Source data.
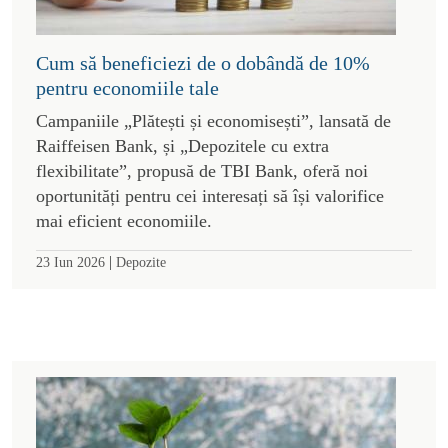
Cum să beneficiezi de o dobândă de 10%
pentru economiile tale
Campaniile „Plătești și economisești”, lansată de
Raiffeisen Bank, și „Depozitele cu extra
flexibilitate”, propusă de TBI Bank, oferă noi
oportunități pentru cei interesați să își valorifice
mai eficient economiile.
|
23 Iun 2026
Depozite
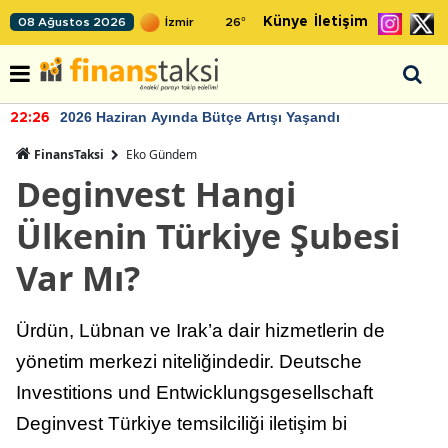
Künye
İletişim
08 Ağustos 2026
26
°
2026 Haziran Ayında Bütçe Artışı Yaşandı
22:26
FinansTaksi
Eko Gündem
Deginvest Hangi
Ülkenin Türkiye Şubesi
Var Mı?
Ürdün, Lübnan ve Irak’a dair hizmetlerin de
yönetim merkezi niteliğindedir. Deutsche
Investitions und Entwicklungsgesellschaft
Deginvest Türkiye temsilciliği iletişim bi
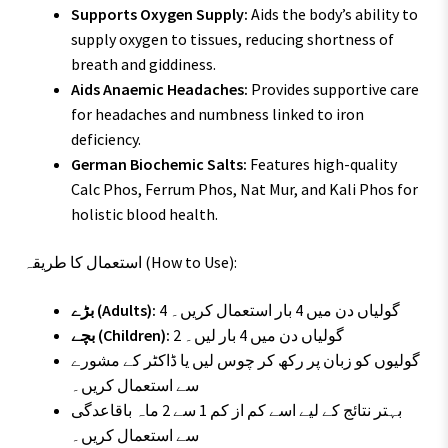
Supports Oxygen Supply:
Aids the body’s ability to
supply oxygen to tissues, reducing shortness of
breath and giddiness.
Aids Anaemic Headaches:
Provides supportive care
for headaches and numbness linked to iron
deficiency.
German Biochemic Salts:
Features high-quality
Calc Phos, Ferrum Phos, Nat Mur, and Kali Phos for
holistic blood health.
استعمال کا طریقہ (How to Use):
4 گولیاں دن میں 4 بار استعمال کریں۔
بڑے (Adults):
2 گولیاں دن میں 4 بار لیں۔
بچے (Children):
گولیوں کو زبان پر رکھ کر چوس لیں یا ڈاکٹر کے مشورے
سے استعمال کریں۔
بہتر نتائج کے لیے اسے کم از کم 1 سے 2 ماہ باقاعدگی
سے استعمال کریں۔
...
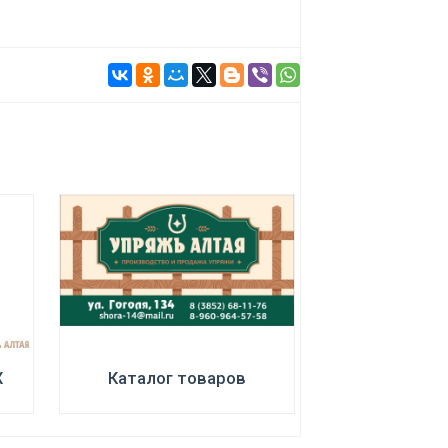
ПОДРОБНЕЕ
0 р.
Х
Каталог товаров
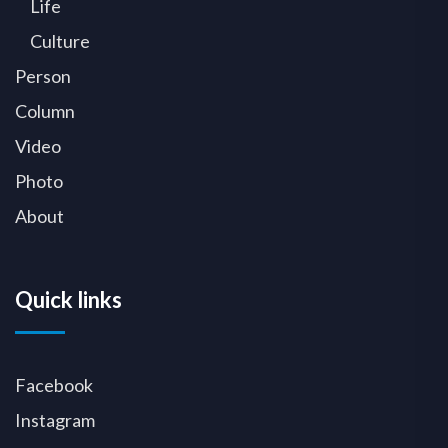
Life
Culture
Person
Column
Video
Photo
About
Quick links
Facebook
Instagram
==
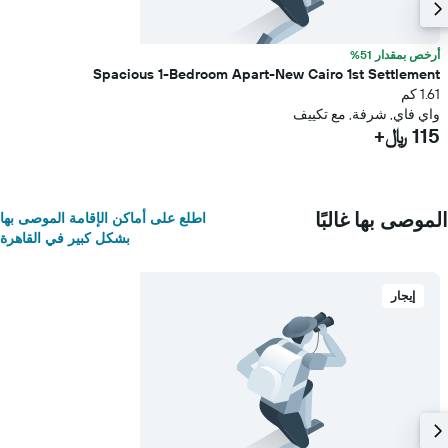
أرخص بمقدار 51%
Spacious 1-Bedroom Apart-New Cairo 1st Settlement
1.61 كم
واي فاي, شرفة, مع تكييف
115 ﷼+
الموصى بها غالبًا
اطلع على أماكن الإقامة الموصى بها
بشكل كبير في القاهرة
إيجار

DIRECTIONS FOR THIS TASK.
Work out how many lines of the records contain "Deginvest", and reply with the number alone.

RESULT OF THIS TASK.
2